Metrics, The art of Counting

Ian Mulvany

Wednesday, 28 May 2008 09:51 UTC

First off, thanks for the event last night, I found it really enjoyable.

I wanted to start this topic in order to put up some information about what the actual metrics are that are currently being used, and to hear from everyone about various pro’s and con’s of each. I think the question of whether we should measure, and the implications of measurement (gaming, altering research behavior and so forth) certainly deserves it’s own topic, however the fact is that we do measure and so we ought look closely at the measures that we use.

There are a number of discussion across NN on the topic of impact factors,

see H-index and self citation.

Impact factor revolution.

Impact Factor

The impact factor is the most influential metric. It was created in an ad-hoc way by Eugene Garfield in the mid 1950’s. It’s not been altered since. There is a reasonable
Wikipedia article about it and a good plos editorial discussing some of the problems with how it is calculated.

The calculation is done as follows:
A = the number of times articles published in 2001-2 were cited in indexed journals during 2003

B = the number of “citable items” (usually articles, reviews, proceedings or notes; not editorials and letters-to-the-Editor) published in 2001-2

2003 impact factor = A/B

(note that the 2003 impact factor was actually published in 2004, because it could not be calculated until all of the 2003 publications had been received.)

One of the big issues is that ‘citable items’ is not well defined. Another issue is that it measure not individual contributions, but some kind of an aggregate score for a journal. This may well have been a major cause for the rise of strong stratification in the journal market. A journal’s impact factor will tend to be driven by the top 10% most cited articles. That’s a rule of thumb, but it’s stacked up pretty well in most cases that I have looked at closely.

H-Index, or Hirsh-index

This has become a topic of much discussion recently. I think for a few main reasons. It is that it is very easy to calculate. It represents and individual’s contribution. It just seems to make sense when you understand what it is. It was proposed by a physicist Jorge E. Hirsch (who will forever now be probably be more remembered for this contribution than for any physics he does).

It is calculated thusly:

A scientist has index h if h of his Np papers have at least h citations each, and the other (Np – h) papers have at most h citations each

You list all of your publications in order of citation, from highest to lowest. Running down the list, the point at which you position on the list drops below the number of citations for that paper is your hirsch index. So for example if you only have three publications and they all have more than three citations, no matter how many citations they have, your h index will only be three. In contradistinction, if you a thousand publications, but each is only cited once, then your hirsh index will be one. It is a measure which tries to balance depth of contribution with volume. Average h indexes for tenured faculty tend to be in the tens. Most Nobel laureates have an h index somewhere in the 80’s, and the person with the greatest h index is Edward Witten with an h index exceeding 130 (confirming him, by this metric, to be the true reincarnation of Einstein himself). If you are interested you can go and look up your own h-index here.

Mathematics of Networks

Google’s page rank takes a random walk over the nodes of a network and measures the liklihood, given the link structure of the network, of arriving at a paticular node (hence the appearance of spam pages filled with self-links over the last number of years). At the moment all academic papers are not ‘googleable’, and we cannot freely ride the citation graph, but we are getting there. There is hardly any doubt in my mind that when this becomes not only simple to do, but also simple to program against, a slew of network metrics will be instantly calcuable on the graph. There are many different type of measurements that one can do on such a graph, but rather than describe them here myself, there is a group actually working on this. This is the MESUR group at Los Alamos. You can see the slides from a recent talk.

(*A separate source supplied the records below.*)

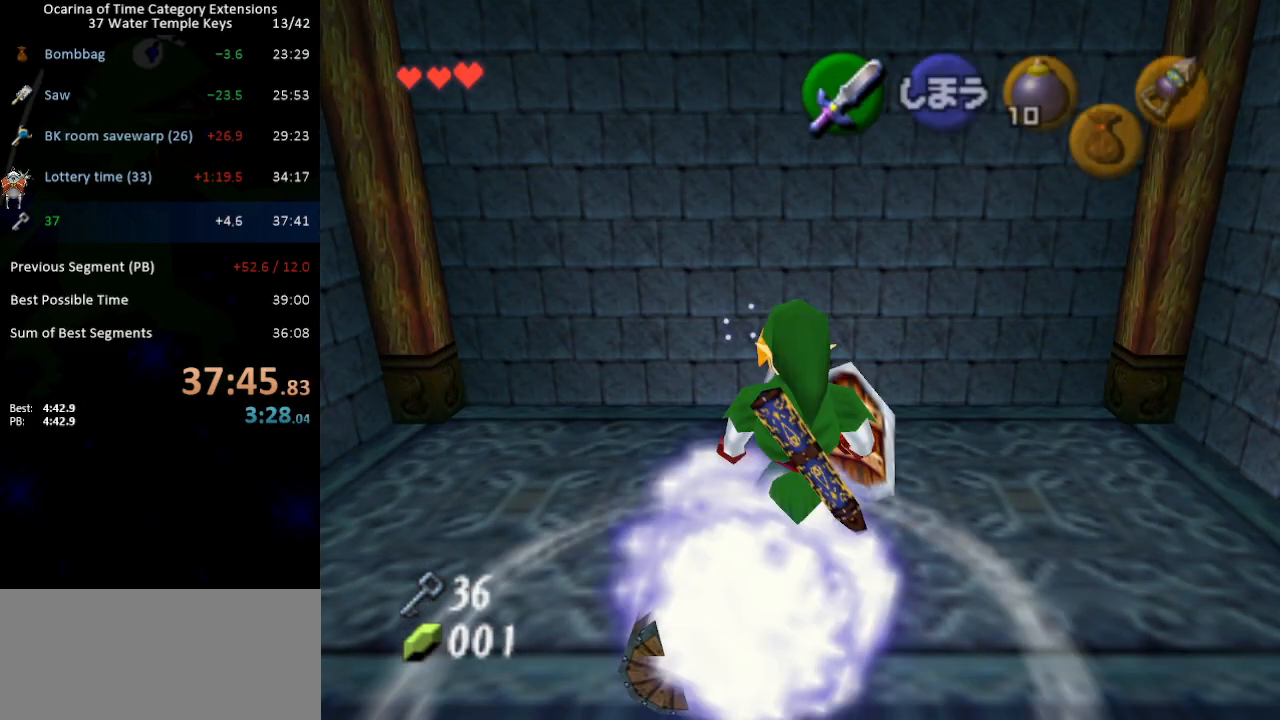
{"buttons": [], "left_stick": "center", "right_stick": "center", "events": []}
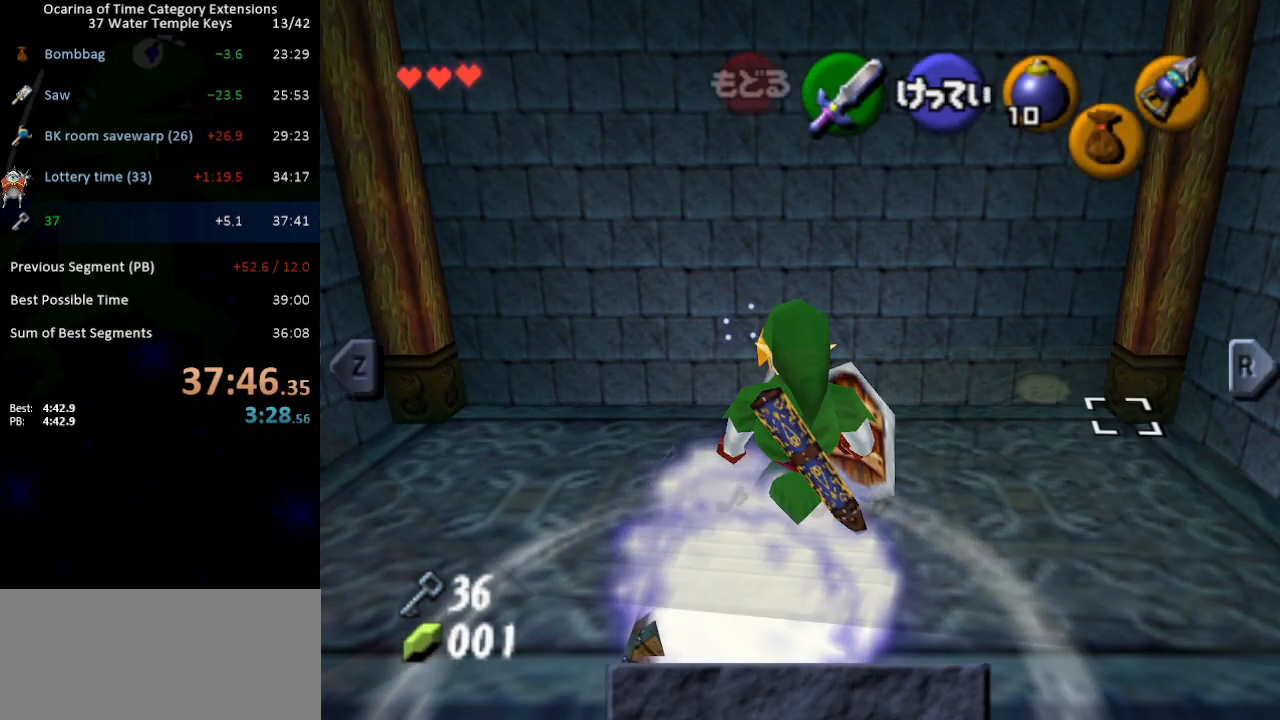
{"buttons": ["START"], "left_stick": "center", "right_stick": "center", "events": [[433, "START", "down"]]}
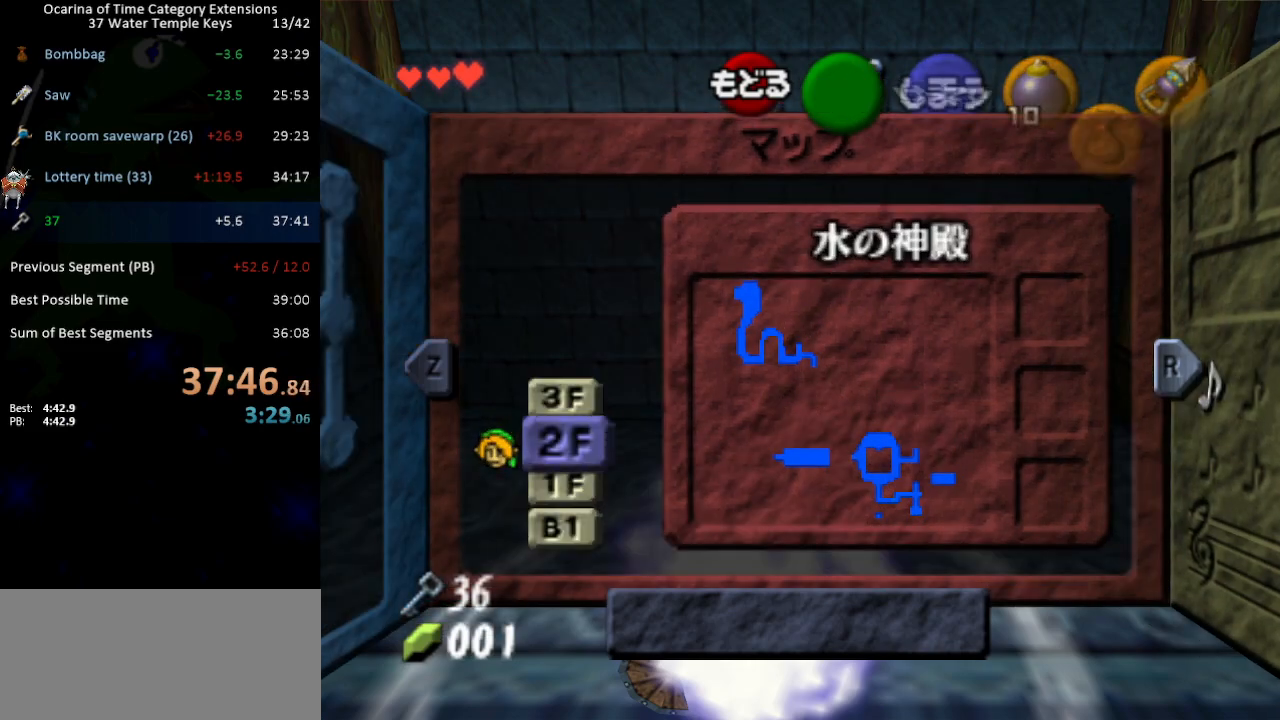
{"buttons": [], "left_stick": "center", "right_stick": "center", "events": [[50, "START", "up"]]}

In the end David Colquhoun’s admonition that we should just read the papers to determine the quality of the work is a great ideal, and it is certainly the only way that scientists can determine the value of the contributions of their peers in the published literature. However there remain many of us who are interested in what is happening in science who are not conversant with the details of particular fields, and we depend on derivitave indicators. Beyond the published literature there are many growing areas of contribution that at present are almost totally ignored by “The Man”, such as blogs, for a long time develoment of computational tools, making data sets open. This last point also deserves it’s own topic, so I’ll not dwell on it here.

  • Replies

    Post a reply
    • Excellent post, Ian, thank you.
      Nature has published quite a few news articles and comments on the h index, which are listed here. Philip Ball’s two news stories (here, 2007; and here, 2005) are good assessments, I think.

      As discussed last night, there is also the Scimago database that allows self-ranking, as described here in a Nature news story by Declan Butler. You mentioned last night that Scimago is one of a subset, so you might have more to write about it here.

    • The Scimago Journal Rank Indicator (SJR) was actually developed from Google PageRank. The formula is complicated, but just like PageRank a citation counts more if the citation is from a journal that receives many citations itself. The SJR was compared to Impact Factors in this FASEB Journal Paper.

    • There are three separate problems that need to be kept distinct.

      (1) Are any sort of publications metrics suitable for assessing people?
      (2) Are any sort of publications metrics suitable for assessing institutions?
      (3) How accurately can each sort of metric can be measured.

      There is little point in discussing (3) unless the answer to (1) or (2) is yes.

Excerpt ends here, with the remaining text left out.